People will be unhappy and make damned sure you know about it.

This is the new nature of all halls of fame -- the winners are a two-day story, but the losers go on forever, and so does the voters-are-morons sidebar. Frankly, I wonder why they don’t put a plaque up in Cooperstown for that -- you know, just to give the tourists something to hate in what was originally designed to be a joyful place.

We live in a whiny society, where anyone with a different opinion than your own cannot merely be debated with or ignored, but must be savagely mocked as either learning impaired, willfully stupid or aggressively evil. Thus, the new era of “Death To Whoever Doesn’t Agree With Me” is probably unavoidable.

But that’s why the myth that the Hall of Fame should be a temple of honor rather than a museum of the full history of the game should have died long ago. Everyone’s version of what should be honored is different, and the standard reaction to other people’s dissent from that opinion has gone from “I disagree” to “How about I burn your house down?”
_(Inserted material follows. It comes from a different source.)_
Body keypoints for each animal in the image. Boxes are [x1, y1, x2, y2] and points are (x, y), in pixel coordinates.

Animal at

People being unhappy that their favorite guy didn’t get the requisite 75 percent of the votes from an amorphous group of strangers who do not act in concert -- that part I get. It’s not up to me to decipher why one’s personal obsessions lean toward getting someone a plaque, and if we cannot invest time and energy in our pet causes, what are we as a species?

Don’t answer that.

But ever since the Giants put on a full court media press for most of 1998 to get Orlando Cepeda into the Hall through its veterans committee, the idea of campaigns for any particular idol which were once considered offensive and counterproductive became a requirement, and then a marketing tool. In the Internet age, that role has been usurped by people making single-minded and mostly well-intentioned cases for their own favorites, out of simple honest devotion. Nothing wrong with that.
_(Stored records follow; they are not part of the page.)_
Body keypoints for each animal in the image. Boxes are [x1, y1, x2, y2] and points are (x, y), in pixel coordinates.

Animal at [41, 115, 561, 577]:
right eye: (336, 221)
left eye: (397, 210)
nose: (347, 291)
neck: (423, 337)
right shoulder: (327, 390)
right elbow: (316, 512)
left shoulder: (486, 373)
If it stopped there, this would be an advancement in the process. But because nothing is as sure in the Internet age as the unintended consequence of anonymous invective, I have made it my work as a Hall of Fame voter to ignore any and all such lobbying and lobbyists. No matter how well-intentioned and polite their reasoned discourse may be, it becomes someone else’s demand for obedience and hive-mind orthodoxy --– and in the alternative, voter shaming and expulsion.

Moreover, the era of both benign candidate advocacy and anonymous invective serve as more reminders that the Hall of Fame and its mechanisms are political, just as Joe Morgan’s letter urging that players suspected of steroid use never be allowed induction is a political act, and the changes in voting eligibility reducing the voting pool are a political act. Expanding the voting franchise is always more sensible than restricting it, but shrinking it is a statement that fewer people know about baseball than think they do, which is a weird way of saying “Fewer people are entitled to care about this thing we care so much about.”
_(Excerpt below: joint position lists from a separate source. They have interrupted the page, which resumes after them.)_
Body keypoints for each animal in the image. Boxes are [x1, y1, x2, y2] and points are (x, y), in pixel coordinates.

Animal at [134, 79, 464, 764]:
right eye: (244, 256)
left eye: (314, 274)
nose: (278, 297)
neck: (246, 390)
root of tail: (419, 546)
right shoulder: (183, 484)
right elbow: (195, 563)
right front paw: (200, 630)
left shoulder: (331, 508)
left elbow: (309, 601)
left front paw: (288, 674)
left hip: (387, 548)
This is a longwinded way of saying I turned in my vote more than a month ago. It’s the best I can do based on the hours of research I’ve done, and that will have to be good enough. If I wanted your opinion on it, I’d have called you by now to obtain it, so just assume that I don’t. The ballot will be released when the other BBWAA votes are released, and if you need to know ahead of time who I voted for, you have a sick obsession, plus you can probably figure out the bulk of it by going to Ryan Thibodaux’s Twitter site (@NotMrTibbs) and look at my prior ballots.

But if it helps, I’ll tell you this much. I think  Arnold Rothstein should be in the Hall of Fame, and until that injustice is righted, I will feel as though the Hall is incomplete and flawed, and I’m damned unhappy about it.

See? I got in the spirit of the thing.